Of the lines below, report only those that contain "Graduating".

(Material shown begins)

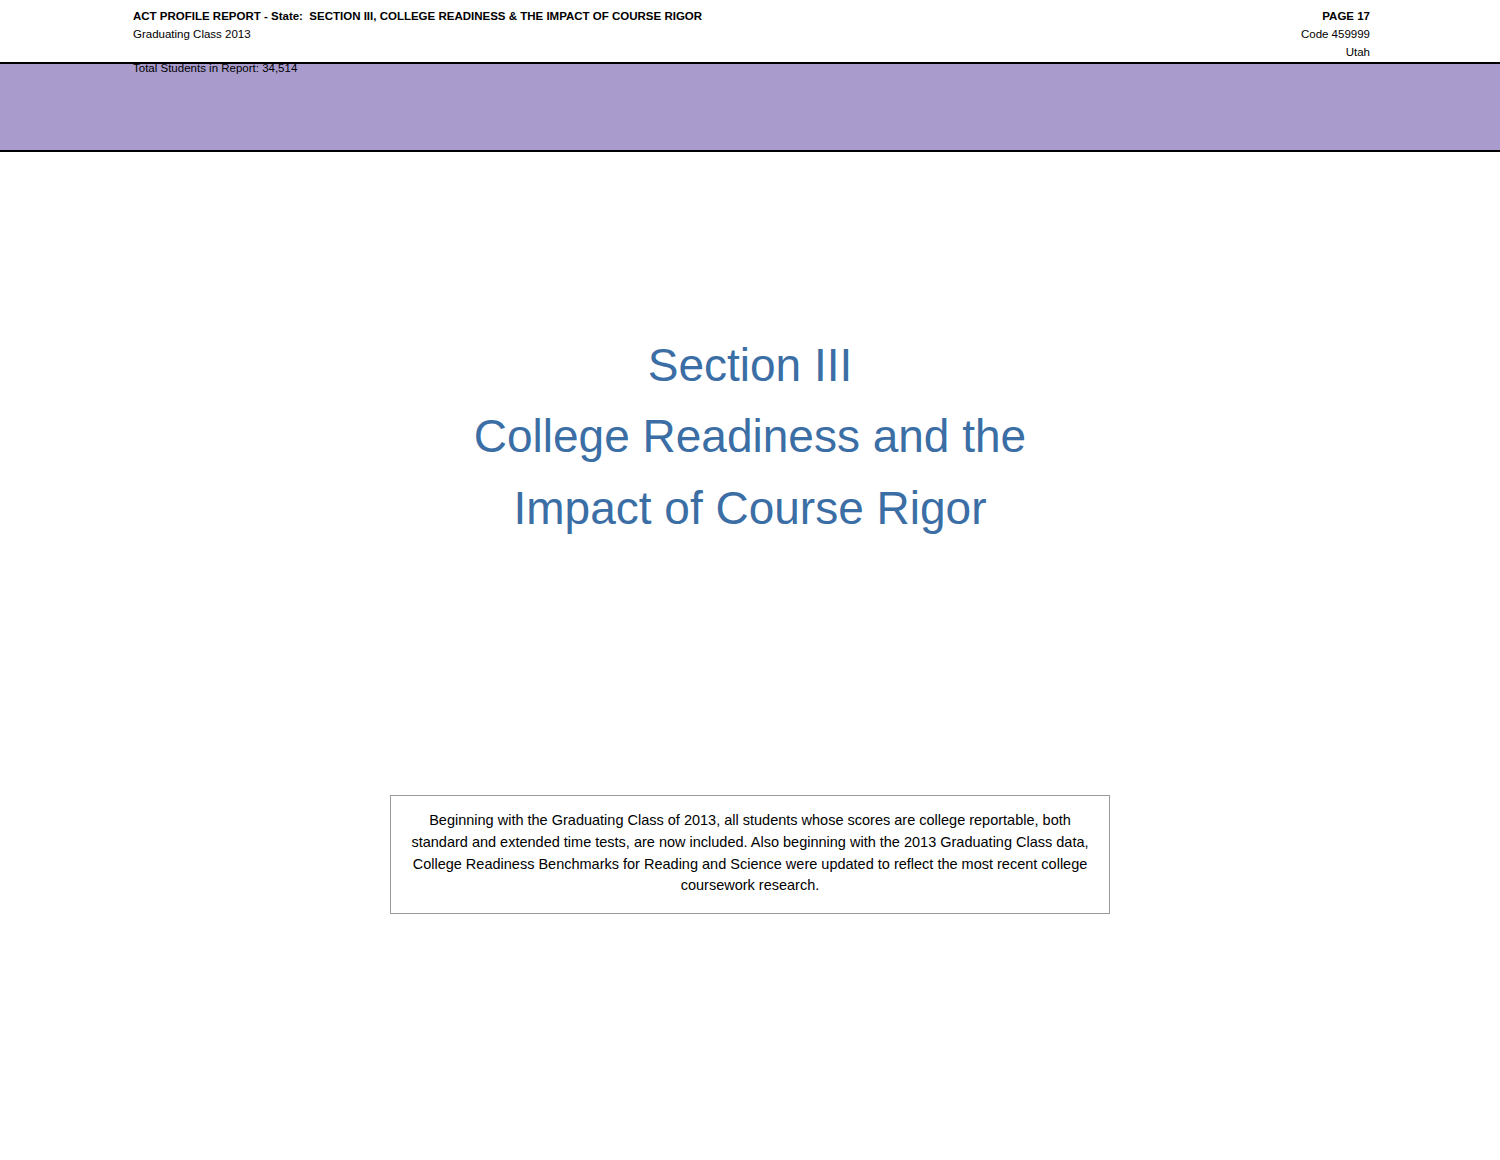ACT PROFILE REPORT - State: SECTION III, COLLEGE READINESS & THE IMPACT OF COURSE RIGOR
Graduating Class 2013
PAGE 17
Code 459999
Utah
Total Students in Report: 34,514
Section III
College Readiness and the
Impact of Course Rigor
Beginning with the Graduating Class of 2013, all students whose scores are college reportable, both standard and extended time tests, are now included. Also beginning with the 2013 Graduating Class data, College Readiness Benchmarks for Reading and Science were updated to reflect the most recent college coursework research.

(Material shown ends)

**Written solution:**
Graduating Class 2013
Beginning with the Graduating Class of 2013, all students whose scores are college reportable, both standard and extended time tests, are now included. Also beginning with the 2013 Graduating Class data, College Readiness Benchmarks for Reading and Science were updated to reflect the most recent college coursework research.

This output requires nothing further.